* Brief *
Edit the rows from the start through the line containing "ajan myötä. Ja maailman" by replacing "Leave A Reply" with "Post A Comment", and give those lines back with nothing else changed.

Records from a dataset
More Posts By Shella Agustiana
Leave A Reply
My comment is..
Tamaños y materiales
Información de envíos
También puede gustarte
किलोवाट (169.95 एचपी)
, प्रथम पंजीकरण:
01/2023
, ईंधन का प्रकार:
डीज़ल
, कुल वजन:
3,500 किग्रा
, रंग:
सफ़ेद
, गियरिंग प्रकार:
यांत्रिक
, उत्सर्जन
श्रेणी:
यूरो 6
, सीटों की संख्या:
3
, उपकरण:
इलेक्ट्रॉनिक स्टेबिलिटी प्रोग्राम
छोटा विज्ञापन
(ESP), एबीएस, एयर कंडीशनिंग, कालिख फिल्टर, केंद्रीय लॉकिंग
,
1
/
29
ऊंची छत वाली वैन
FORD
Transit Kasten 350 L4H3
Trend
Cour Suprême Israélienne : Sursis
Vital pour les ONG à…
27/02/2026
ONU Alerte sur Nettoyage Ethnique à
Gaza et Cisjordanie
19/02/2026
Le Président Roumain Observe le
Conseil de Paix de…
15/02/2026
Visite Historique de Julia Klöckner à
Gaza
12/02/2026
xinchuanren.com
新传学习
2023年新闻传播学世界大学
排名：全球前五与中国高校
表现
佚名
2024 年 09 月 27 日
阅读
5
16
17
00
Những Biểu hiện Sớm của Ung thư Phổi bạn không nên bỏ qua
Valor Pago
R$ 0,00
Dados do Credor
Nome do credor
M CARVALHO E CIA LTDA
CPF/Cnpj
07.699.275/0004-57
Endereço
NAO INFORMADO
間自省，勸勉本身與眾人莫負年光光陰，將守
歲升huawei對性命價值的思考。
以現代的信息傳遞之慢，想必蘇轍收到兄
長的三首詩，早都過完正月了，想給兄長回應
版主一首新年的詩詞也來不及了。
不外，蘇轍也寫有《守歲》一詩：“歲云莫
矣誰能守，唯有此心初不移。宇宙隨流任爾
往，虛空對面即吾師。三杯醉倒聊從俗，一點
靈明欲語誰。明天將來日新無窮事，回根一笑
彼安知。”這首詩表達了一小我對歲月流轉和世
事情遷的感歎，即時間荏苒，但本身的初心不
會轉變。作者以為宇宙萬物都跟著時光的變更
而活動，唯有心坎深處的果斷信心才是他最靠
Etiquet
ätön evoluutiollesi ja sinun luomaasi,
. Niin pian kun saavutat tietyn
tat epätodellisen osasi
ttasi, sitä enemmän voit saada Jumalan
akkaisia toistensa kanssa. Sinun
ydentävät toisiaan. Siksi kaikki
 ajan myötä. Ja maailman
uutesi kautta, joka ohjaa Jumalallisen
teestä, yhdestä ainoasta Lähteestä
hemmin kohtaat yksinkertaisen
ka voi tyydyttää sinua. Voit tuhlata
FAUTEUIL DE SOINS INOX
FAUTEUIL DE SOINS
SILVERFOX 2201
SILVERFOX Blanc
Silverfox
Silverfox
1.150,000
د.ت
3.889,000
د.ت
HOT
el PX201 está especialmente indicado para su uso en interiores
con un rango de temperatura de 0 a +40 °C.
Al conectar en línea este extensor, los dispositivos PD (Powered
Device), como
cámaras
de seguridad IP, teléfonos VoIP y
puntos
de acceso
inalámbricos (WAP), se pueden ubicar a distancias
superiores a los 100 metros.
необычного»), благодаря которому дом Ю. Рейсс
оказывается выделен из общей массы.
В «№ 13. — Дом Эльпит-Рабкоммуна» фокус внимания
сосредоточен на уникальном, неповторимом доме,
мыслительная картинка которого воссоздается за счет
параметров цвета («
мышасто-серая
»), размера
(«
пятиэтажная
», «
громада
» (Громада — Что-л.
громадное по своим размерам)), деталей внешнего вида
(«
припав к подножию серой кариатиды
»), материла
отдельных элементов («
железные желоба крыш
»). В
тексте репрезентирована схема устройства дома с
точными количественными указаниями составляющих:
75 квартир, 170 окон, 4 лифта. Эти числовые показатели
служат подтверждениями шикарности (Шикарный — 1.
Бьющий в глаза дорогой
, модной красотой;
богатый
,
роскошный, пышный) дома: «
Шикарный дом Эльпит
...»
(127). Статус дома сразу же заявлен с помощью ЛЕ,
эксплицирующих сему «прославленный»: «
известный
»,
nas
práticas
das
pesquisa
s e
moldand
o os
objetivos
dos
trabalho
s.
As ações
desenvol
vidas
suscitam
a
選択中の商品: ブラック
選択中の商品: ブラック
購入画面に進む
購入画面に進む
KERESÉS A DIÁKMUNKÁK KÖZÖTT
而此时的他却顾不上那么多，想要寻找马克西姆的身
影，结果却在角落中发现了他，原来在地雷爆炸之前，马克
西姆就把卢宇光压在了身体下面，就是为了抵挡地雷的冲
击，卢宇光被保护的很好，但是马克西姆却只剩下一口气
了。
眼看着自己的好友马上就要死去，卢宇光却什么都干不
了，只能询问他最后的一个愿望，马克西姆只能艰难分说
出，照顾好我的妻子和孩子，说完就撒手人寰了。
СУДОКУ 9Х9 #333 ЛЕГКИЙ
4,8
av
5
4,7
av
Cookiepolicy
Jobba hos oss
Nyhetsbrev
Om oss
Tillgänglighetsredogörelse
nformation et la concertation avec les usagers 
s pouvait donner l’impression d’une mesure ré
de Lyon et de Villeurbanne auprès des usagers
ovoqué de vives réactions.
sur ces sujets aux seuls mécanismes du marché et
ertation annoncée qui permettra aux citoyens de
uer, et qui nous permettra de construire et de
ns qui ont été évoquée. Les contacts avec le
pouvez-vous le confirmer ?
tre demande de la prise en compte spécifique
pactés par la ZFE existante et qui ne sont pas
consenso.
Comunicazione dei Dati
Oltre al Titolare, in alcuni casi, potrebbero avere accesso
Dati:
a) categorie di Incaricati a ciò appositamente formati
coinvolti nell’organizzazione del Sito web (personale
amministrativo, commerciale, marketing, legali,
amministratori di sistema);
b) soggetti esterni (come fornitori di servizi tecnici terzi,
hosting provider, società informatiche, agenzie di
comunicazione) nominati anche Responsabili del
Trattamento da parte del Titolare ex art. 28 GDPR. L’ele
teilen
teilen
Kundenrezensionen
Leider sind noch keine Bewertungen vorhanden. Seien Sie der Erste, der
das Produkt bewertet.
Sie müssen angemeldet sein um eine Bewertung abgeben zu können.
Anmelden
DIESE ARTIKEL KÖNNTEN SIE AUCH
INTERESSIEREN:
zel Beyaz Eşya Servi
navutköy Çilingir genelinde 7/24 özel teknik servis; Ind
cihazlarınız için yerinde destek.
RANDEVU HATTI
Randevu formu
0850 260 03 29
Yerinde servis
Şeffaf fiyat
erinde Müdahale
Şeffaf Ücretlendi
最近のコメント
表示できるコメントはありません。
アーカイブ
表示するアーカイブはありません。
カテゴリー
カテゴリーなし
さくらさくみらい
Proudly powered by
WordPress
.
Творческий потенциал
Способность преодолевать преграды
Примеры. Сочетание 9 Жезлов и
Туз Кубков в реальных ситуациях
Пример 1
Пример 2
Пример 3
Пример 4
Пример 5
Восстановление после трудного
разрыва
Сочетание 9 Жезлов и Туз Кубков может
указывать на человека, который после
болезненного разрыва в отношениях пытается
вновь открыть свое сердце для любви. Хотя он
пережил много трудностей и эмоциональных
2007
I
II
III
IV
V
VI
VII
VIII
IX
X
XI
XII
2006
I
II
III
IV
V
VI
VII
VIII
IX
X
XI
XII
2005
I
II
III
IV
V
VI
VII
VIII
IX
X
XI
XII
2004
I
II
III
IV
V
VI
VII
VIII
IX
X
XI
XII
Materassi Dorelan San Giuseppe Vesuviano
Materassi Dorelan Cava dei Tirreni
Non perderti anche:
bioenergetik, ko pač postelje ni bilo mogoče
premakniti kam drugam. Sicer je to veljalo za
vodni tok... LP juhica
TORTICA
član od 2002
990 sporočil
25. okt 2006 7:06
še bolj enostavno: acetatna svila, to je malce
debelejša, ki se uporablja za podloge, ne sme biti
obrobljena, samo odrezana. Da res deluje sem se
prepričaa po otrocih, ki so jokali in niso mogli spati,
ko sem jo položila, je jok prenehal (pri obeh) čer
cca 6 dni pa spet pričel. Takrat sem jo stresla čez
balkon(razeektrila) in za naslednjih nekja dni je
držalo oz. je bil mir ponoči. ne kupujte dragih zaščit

* Solution for this problem *
More Posts By Shella Agustiana
Post A Comment
My comment is..
Tamaños y materiales
Información de envíos
También puede gustarte
किलोवाट (169.95 एचपी)
, प्रथम पंजीकरण:
01/2023
, ईंधन का प्रकार:
डीज़ल
, कुल वजन:
3,500 किग्रा
, रंग:
सफ़ेद
, गियरिंग प्रकार:
यांत्रिक
, उत्सर्जन
श्रेणी:
यूरो 6
, सीटों की संख्या:
3
, उपकरण:
इलेक्ट्रॉनिक स्टेबिलिटी प्रोग्राम
छोटा विज्ञापन
(ESP), एबीएस, एयर कंडीशनिंग, कालिख फिल्टर, केंद्रीय लॉकिंग
,
1
/
29
ऊंची छत वाली वैन
FORD
Transit Kasten 350 L4H3
Trend
Cour Suprême Israélienne : Sursis
Vital pour les ONG à…
27/02/2026
ONU Alerte sur Nettoyage Ethnique à
Gaza et Cisjordanie
19/02/2026
Le Président Roumain Observe le
Conseil de Paix de…
15/02/2026
Visite Historique de Julia Klöckner à
Gaza
12/02/2026
xinchuanren.com
新传学习
2023年新闻传播学世界大学
排名：全球前五与中国高校
表现
佚名
2024 年 09 月 27 日
阅读
5
16
17
00
Những Biểu hiện Sớm của Ung thư Phổi bạn không nên bỏ qua
Valor Pago
R$ 0,00
Dados do Credor
Nome do credor
M CARVALHO E CIA LTDA
CPF/Cnpj
07.699.275/0004-57
Endereço
NAO INFORMADO
間自省，勸勉本身與眾人莫負年光光陰，將守
歲升huawei對性命價值的思考。
以現代的信息傳遞之慢，想必蘇轍收到兄
長的三首詩，早都過完正月了，想給兄長回應
版主一首新年的詩詞也來不及了。
不外，蘇轍也寫有《守歲》一詩：“歲云莫
矣誰能守，唯有此心初不移。宇宙隨流任爾
往，虛空對面即吾師。三杯醉倒聊從俗，一點
靈明欲語誰。明天將來日新無窮事，回根一笑
彼安知。”這首詩表達了一小我對歲月流轉和世
事情遷的感歎，即時間荏苒，但本身的初心不
會轉變。作者以為宇宙萬物都跟著時光的變更
而活動，唯有心坎深處的果斷信心才是他最靠
Etiquet
ätön evoluutiollesi ja sinun luomaasi,
. Niin pian kun saavutat tietyn
tat epätodellisen osasi
ttasi, sitä enemmän voit saada Jumalan
akkaisia toistensa kanssa. Sinun
ydentävät toisiaan. Siksi kaikki
 ajan myötä. Ja maailman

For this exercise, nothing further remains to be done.